How It Works

SynthArena uses a standardized evaluation framework that ensures fair, apples-to-apples comparisons across different retrosynthesis models.

The Adapter Layer

Different retrosynthesis models produce output in vastly different formats. Comparing them directly would require writing custom evaluation code for each model—a recipe for inconsistency and bugs.

The Problem: Each retrosynthesis model represents synthesis routes differently—some use string-based precursor maps, others use recursive dictionaries or explicit graph structures. Without a common format, comparing these models fairly would require custom evaluation code for each format, leading to bugs and inconsistent metrics.

The Solution: RetroCast introduces an adapter layer that sits between the model and the evaluation pipeline:

Model Output

(Native Format)

→

Adapter

(Translation Layer)

→

Canonical Routes

(Standard Schema)

→

Evaluation

(Metrics & Analysis)

Key insight: The evaluation pipeline only sees standardized Route objects.
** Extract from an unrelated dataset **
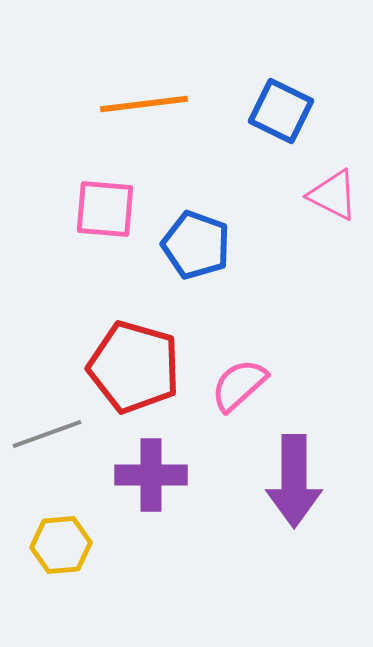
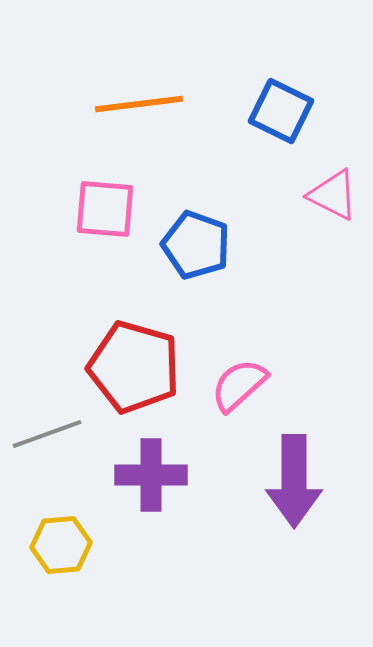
orange line: moved 5 px left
It has no knowledge of the original model format, ensuring identical metric calculations across all models.

What This Means for You:

Model Developers: You don't need to change your model's output format. Just write an adapter (or use an existing one) to translate to the canonical schema. Extra data can be preserved in metadata fields.
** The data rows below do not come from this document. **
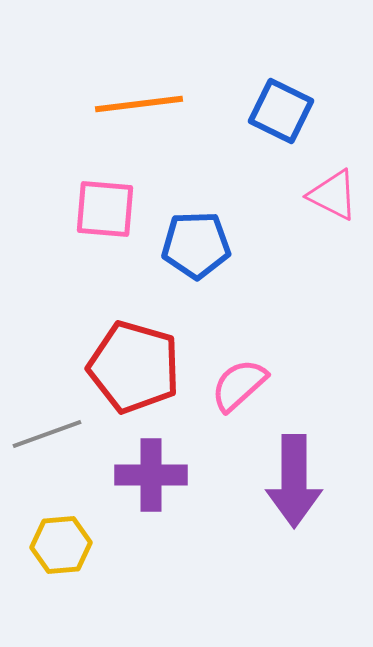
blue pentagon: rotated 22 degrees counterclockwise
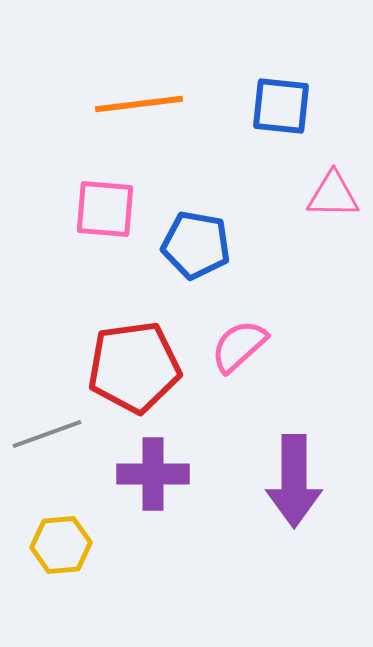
blue square: moved 5 px up; rotated 20 degrees counterclockwise
pink triangle: rotated 26 degrees counterclockwise
blue pentagon: rotated 12 degrees clockwise
red pentagon: rotated 24 degrees counterclockwise
pink semicircle: moved 39 px up
purple cross: moved 2 px right, 1 px up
Users & Researchers: All models are evaluated using identical logic, ensuring fair, apples-to-apples comparisons across the entire leaderboard. No hidden biases from format differences.

The Data Pipeline

SynthArena processes predictions through a structured, four-stage pipeline that ensures reproducibility and traceability.

1. Raw

2. Processed

3. Scored

4. Results

1. Raw Data: Model predictions in their native output format. This stage is immutable—files are never modified after generation.

data/2-raw/<model>/<benchmark>/predictions.json.gz

2. Processed Data: Standardized Route objects generated by running the adapter. This stage performs canonicalization, deduplication, and optional sampling.
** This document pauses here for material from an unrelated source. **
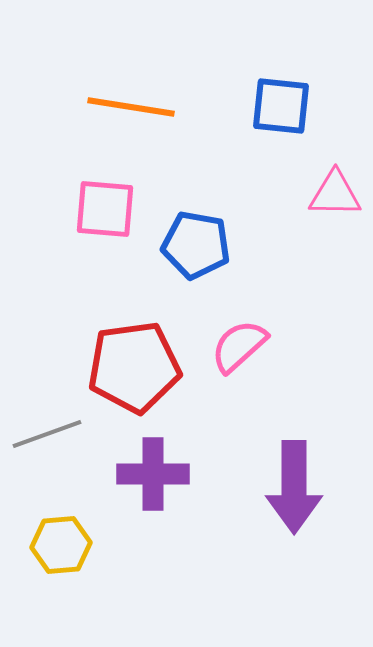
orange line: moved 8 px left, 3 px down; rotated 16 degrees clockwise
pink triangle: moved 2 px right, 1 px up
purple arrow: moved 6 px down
data/3-processed/<model>/<benchmark>/routes.json.gz

SMILES canonicalization ensures consistency

Duplicate routes removed using cryptographic signatures

Optional top-k sampling limits routes per target

3. Scored Data: Routes annotated with evaluation metrics. Each route is checked against the stock set and ground truth (if available).

data/4-scored/<model>/<benchmark>/<stock>/scores.json.gz

is_solved: All leaves in stock

matches_ground_truth: Route matches reference

Structural properties (length, convergence) computed

The same processed routes can be scored against multiple stock sets without re-processing.

4. Results: Aggregate statistics with confidence intervals. This is what you see on the leaderboard.

data/5-results/<benchmark>/<model>/report.md

Overall solvability with 95% CI (bootstrap)

Top-K accuracy (K ∈ {1, 3, 5, 10, ...})

Stratified performance by route length and topology

Reproducibility & Verification: Every file generated by the pipeline has a companion manifest that records SHA256 hashes of input/output files, command parameters, timestamp, and software version.